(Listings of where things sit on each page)
....
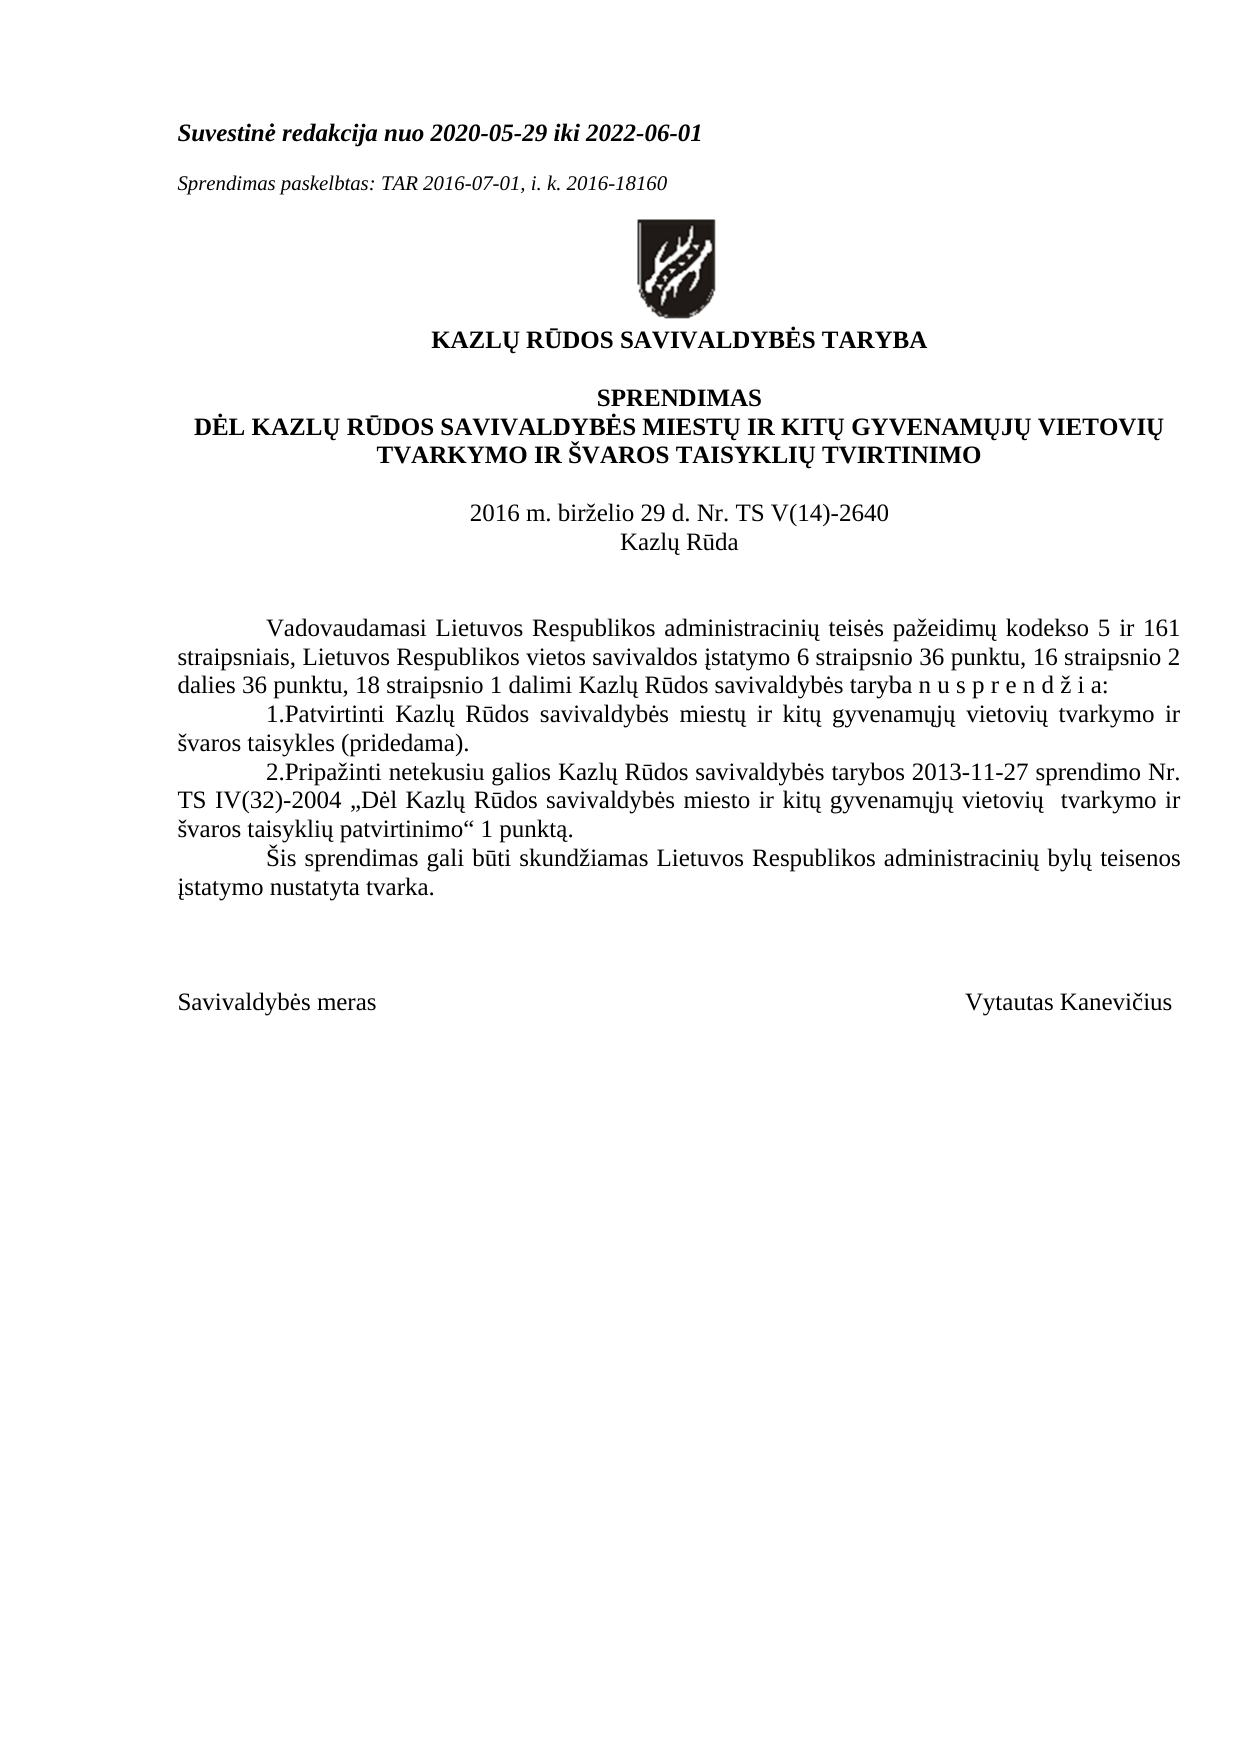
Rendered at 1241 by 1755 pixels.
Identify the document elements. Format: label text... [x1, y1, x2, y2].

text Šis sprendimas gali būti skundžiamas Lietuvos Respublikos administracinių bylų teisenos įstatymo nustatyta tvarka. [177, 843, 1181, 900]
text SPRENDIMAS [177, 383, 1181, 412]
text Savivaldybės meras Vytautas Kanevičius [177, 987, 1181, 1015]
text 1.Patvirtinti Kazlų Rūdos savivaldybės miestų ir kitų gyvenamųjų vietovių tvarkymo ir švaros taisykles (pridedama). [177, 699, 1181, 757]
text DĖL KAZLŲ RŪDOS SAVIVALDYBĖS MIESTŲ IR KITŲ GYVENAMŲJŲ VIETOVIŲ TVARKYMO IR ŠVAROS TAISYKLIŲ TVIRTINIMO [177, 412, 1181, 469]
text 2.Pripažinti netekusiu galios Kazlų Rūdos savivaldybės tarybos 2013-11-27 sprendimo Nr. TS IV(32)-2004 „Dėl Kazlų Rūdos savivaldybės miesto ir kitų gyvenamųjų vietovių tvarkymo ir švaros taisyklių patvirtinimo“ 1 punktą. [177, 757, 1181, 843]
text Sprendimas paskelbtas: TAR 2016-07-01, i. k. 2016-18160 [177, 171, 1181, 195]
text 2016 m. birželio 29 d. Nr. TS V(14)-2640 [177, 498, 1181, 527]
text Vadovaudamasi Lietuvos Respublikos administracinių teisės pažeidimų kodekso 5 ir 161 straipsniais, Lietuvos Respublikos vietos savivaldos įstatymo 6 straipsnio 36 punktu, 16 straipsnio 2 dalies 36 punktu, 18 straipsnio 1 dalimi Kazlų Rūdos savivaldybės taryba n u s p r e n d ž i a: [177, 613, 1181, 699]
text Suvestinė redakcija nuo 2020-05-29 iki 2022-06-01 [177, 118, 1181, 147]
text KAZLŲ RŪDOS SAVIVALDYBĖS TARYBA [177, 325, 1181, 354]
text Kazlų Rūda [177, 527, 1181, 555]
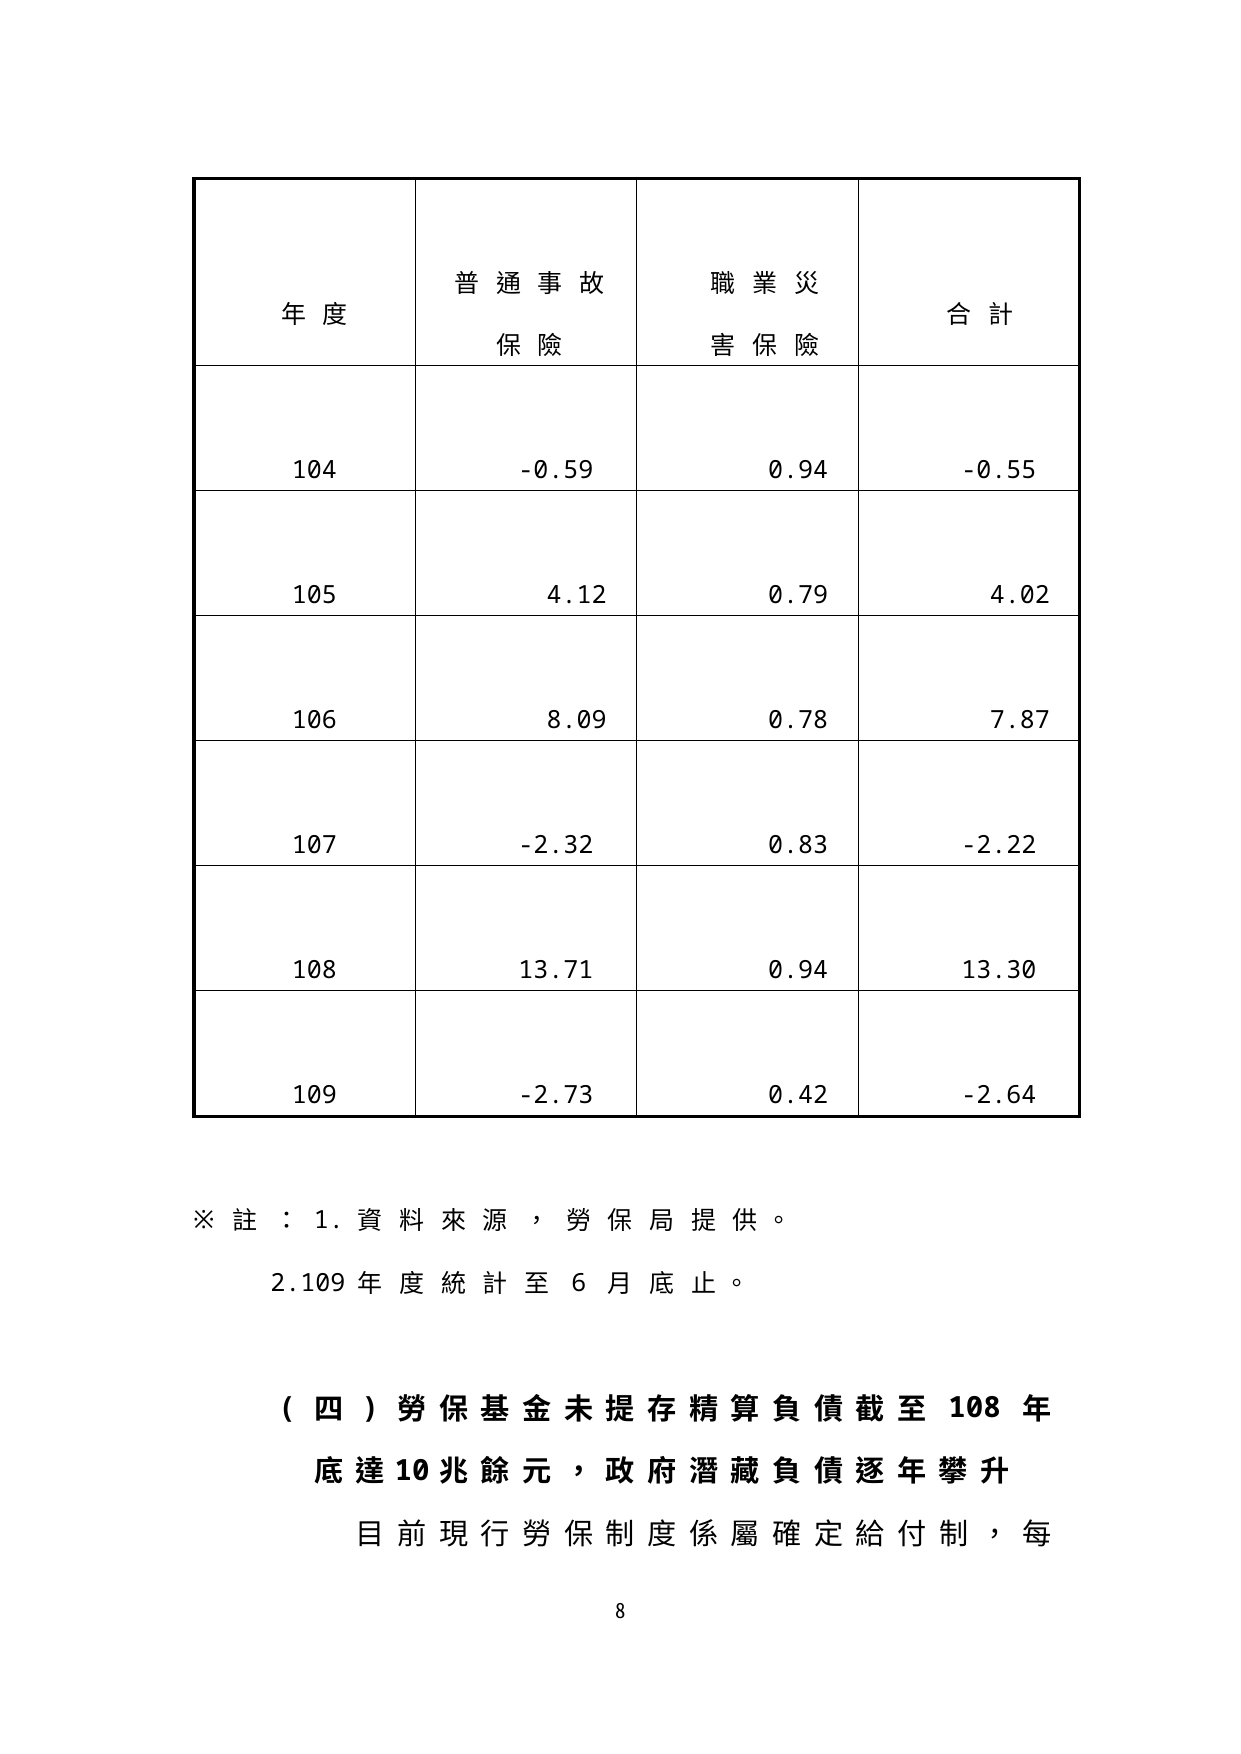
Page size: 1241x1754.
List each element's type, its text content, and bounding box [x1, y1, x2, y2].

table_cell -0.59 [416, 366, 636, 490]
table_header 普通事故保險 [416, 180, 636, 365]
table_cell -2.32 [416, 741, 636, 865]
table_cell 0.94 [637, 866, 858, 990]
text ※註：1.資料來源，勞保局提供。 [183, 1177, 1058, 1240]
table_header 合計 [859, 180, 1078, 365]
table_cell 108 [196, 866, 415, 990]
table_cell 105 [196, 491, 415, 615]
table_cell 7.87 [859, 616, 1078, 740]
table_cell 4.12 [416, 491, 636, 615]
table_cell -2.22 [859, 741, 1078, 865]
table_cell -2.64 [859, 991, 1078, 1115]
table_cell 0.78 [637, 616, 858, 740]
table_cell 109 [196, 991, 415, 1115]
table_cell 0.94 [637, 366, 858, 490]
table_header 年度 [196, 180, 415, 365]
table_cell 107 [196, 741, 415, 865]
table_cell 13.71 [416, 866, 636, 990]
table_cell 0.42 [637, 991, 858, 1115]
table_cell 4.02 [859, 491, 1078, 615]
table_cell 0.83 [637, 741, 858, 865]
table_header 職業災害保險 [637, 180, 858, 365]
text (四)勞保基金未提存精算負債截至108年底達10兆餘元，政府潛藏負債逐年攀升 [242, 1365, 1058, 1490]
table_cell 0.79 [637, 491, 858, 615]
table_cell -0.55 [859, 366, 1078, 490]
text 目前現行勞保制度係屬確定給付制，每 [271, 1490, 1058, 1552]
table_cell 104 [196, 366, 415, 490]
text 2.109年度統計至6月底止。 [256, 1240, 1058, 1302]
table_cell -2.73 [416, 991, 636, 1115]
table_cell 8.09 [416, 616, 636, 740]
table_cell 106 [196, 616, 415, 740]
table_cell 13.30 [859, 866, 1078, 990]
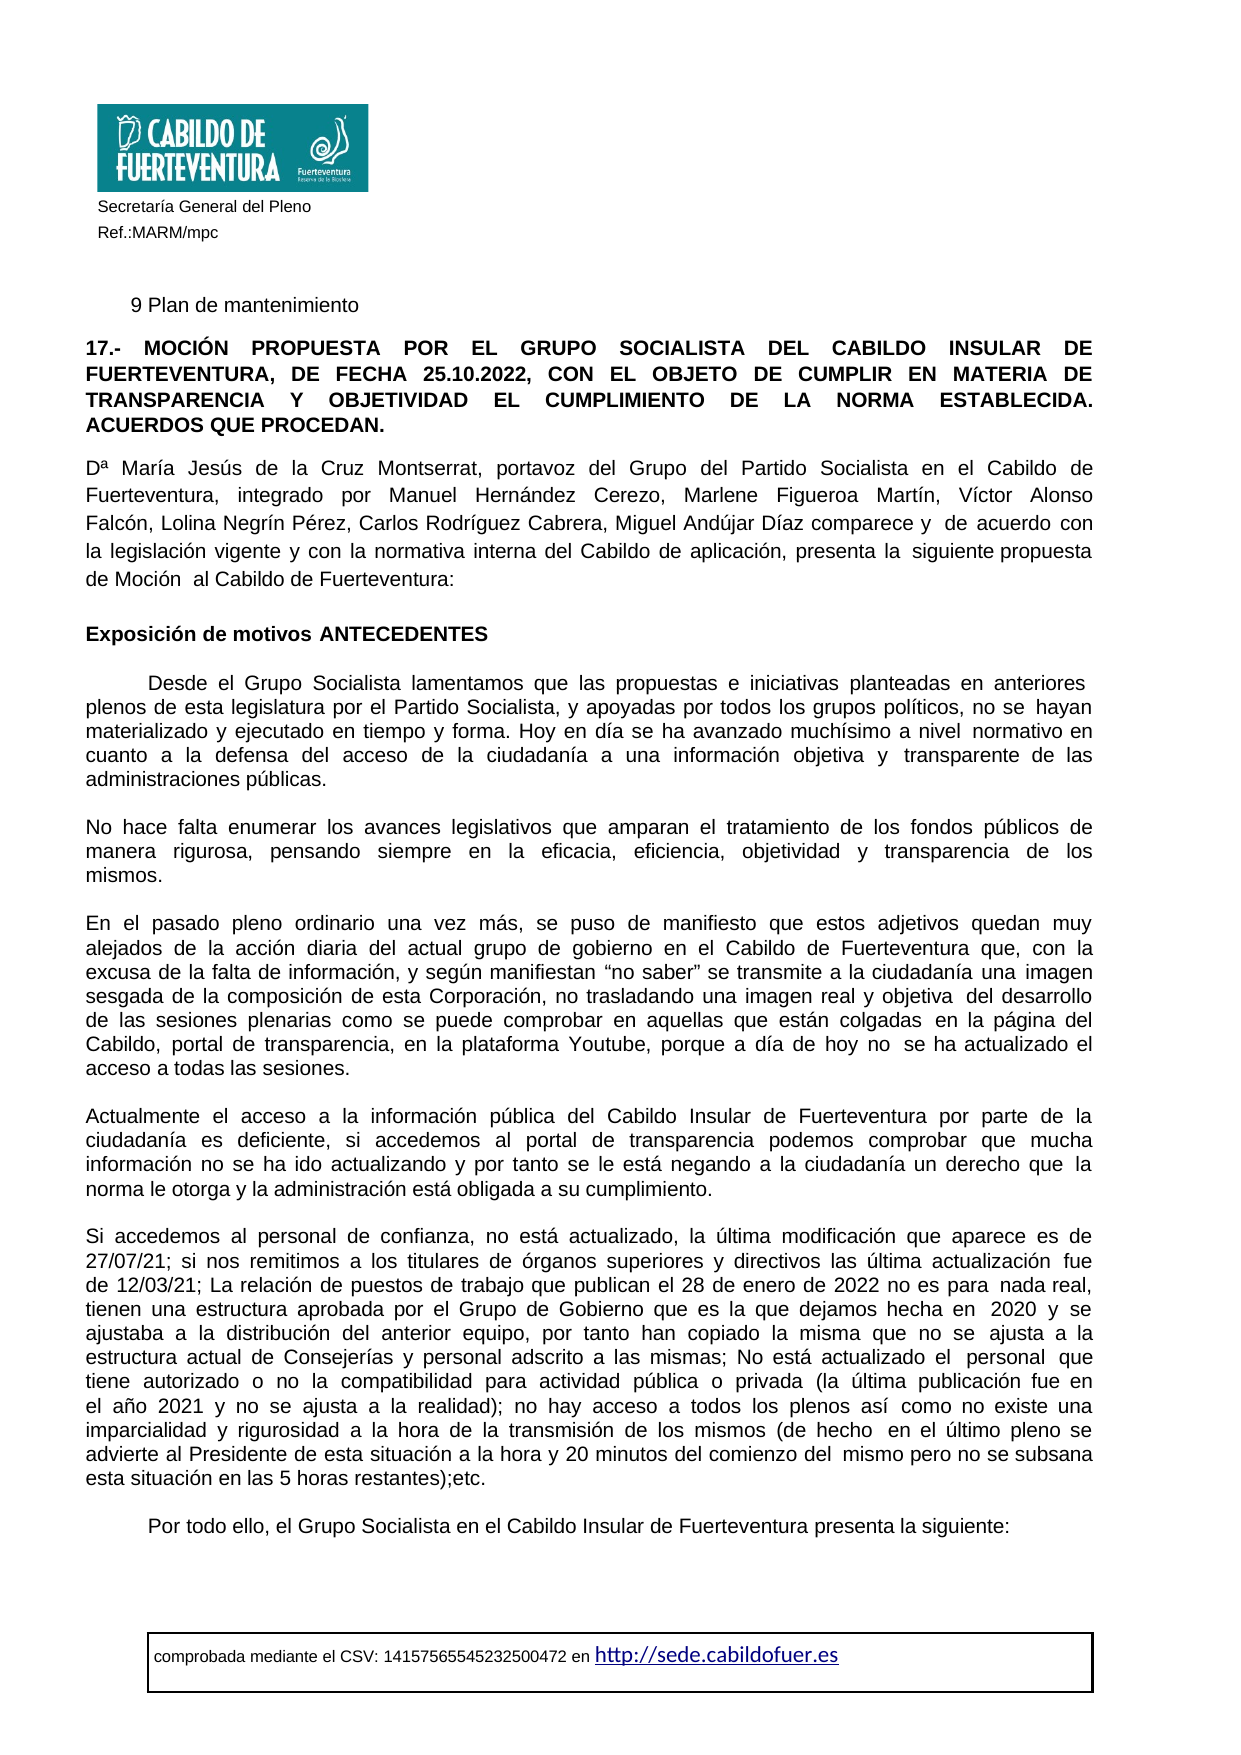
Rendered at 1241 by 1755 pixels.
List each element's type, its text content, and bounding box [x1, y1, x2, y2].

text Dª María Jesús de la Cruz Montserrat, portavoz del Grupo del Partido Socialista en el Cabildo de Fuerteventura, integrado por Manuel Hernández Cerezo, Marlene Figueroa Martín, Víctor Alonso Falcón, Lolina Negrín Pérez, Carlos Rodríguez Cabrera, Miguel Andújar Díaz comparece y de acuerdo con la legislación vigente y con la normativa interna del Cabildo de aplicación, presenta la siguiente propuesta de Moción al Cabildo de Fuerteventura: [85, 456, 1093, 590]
....
■ **Task directions**: Turn every line of the records above into one numbered list. Skip the blank lines and the picture lines.

■ **Full answer**:
1. Rendered at 1241 by 1755 pixels.
2. Identify the document elements. Format: label text... [x1, y1, x2, y2].
3. text Šis sprendimas gali būti skundžiamas Lietuvos Respublikos administracinių bylų teisenos įstatymo nustatyta tvarka. [177, 843, 1181, 900]
4. text SPRENDIMAS [177, 383, 1181, 412]
5. text Savivaldybės meras Vytautas Kanevičius [177, 987, 1181, 1015]
6. text 1.Patvirtinti Kazlų Rūdos savivaldybės miestų ir kitų gyvenamųjų vietovių tvarkymo ir švaros taisykles (pridedama). [177, 699, 1181, 757]
7. text DĖL KAZLŲ RŪDOS SAVIVALDYBĖS MIESTŲ IR KITŲ GYVENAMŲJŲ VIETOVIŲ TVARKYMO IR ŠVAROS TAISYKLIŲ TVIRTINIMO [177, 412, 1181, 469]
8. text 2.Pripažinti netekusiu galios Kazlų Rūdos savivaldybės tarybos 2013-11-27 sprendimo Nr. TS IV(32)-2004 „Dėl Kazlų Rūdos savivaldybės miesto ir kitų gyvenamųjų vietovių tvarkymo ir švaros taisyklių patvirtinimo“ 1 punktą. [177, 757, 1181, 843]
9. text Sprendimas paskelbtas: TAR 2016-07-01, i. k. 2016-18160 [177, 171, 1181, 195]
10. text 2016 m. birželio 29 d. Nr. TS V(14)-2640 [177, 498, 1181, 527]
11. text Vadovaudamasi Lietuvos Respublikos administracinių teisės pažeidimų kodekso 5 ir 161 straipsniais, Lietuvos Respublikos vietos savivaldos įstatymo 6 straipsnio 36 punktu, 16 straipsnio 2 dalies 36 punktu, 18 straipsnio 1 dalimi Kazlų Rūdos savivaldybės taryba n u s p r e n d ž i a: [177, 613, 1181, 699]
12. text Suvestinė redakcija nuo 2020-05-29 iki 2022-06-01 [177, 118, 1181, 147]
13. text KAZLŲ RŪDOS SAVIVALDYBĖS TARYBA [177, 325, 1181, 354]
14. text Kazlų Rūda [177, 527, 1181, 555]
15. Page size: 1241x1754.
16. List each element's type, its text content, and bounding box [x1, y1, x2, y2].
17. table_cell -0.59 [416, 366, 636, 490]
18. table_header 普通事故保險 [416, 180, 636, 365]
19. table_cell -2.32 [416, 741, 636, 865]
20. table_cell 0.94 [637, 866, 858, 990]
21. text ※註：1.資料來源，勞保局提供。 [183, 1177, 1058, 1240]
22. table_header 合計 [859, 180, 1078, 365]
23. table_cell 108 [196, 866, 415, 990]
24. table_cell 105 [196, 491, 415, 615]
25. table_cell 7.87 [859, 616, 1078, 740]
26. table_cell 4.12 [416, 491, 636, 615]
27. table_cell -2.22 [859, 741, 1078, 865]
28. table_cell -2.64 [859, 991, 1078, 1115]
29. table_cell 0.78 [637, 616, 858, 740]
30. table_cell 109 [196, 991, 415, 1115]
31. table_cell 0.94 [637, 366, 858, 490]
32. table_header 年度 [196, 180, 415, 365]
33. table_cell 107 [196, 741, 415, 865]
34. table_cell 13.71 [416, 866, 636, 990]
35. table_cell 0.42 [637, 991, 858, 1115]
36. table_cell 4.02 [859, 491, 1078, 615]
37. table_cell 0.83 [637, 741, 858, 865]
38. table_header 職業災害保險 [637, 180, 858, 365]
39. text (四)勞保基金未提存精算負債截至108年底達10兆餘元，政府潛藏負債逐年攀升 [242, 1365, 1058, 1490]
40. table_cell 0.79 [637, 491, 858, 615]
41. table_cell -0.55 [859, 366, 1078, 490]
42. text 目前現行勞保制度係屬確定給付制，每 [271, 1490, 1058, 1552]
43. table_cell 104 [196, 366, 415, 490]
44. text 2.109年度統計至6月底止。 [256, 1240, 1058, 1302]
45. table_cell -2.73 [416, 991, 636, 1115]
46. table_cell 8.09 [416, 616, 636, 740]
47. table_cell 106 [196, 616, 415, 740]
48. table_cell 13.30 [859, 866, 1078, 990]
49. Rendered at 1241 by 1755 pixels.
50. List each element's type, its text content, and bounding box [x1, y1, x2, y2].
51. text Dª María Jesús de la Cruz Montserrat, portavoz del Grupo del Partido Socialista en el Cabildo de Fuerteventura, integrado por Manuel Hernández Cerezo, Marlene Figueroa Martín, Víctor Alonso Falcón, Lolina Negrín Pérez, Carlos Rodríguez Cabrera, Miguel Andújar Díaz comparece y de acuerdo con la legislación vigente y con la normativa interna del Cabildo de aplicación, presenta la siguiente propuesta de Moción al Cabildo de Fuerteventura: [85, 456, 1093, 590]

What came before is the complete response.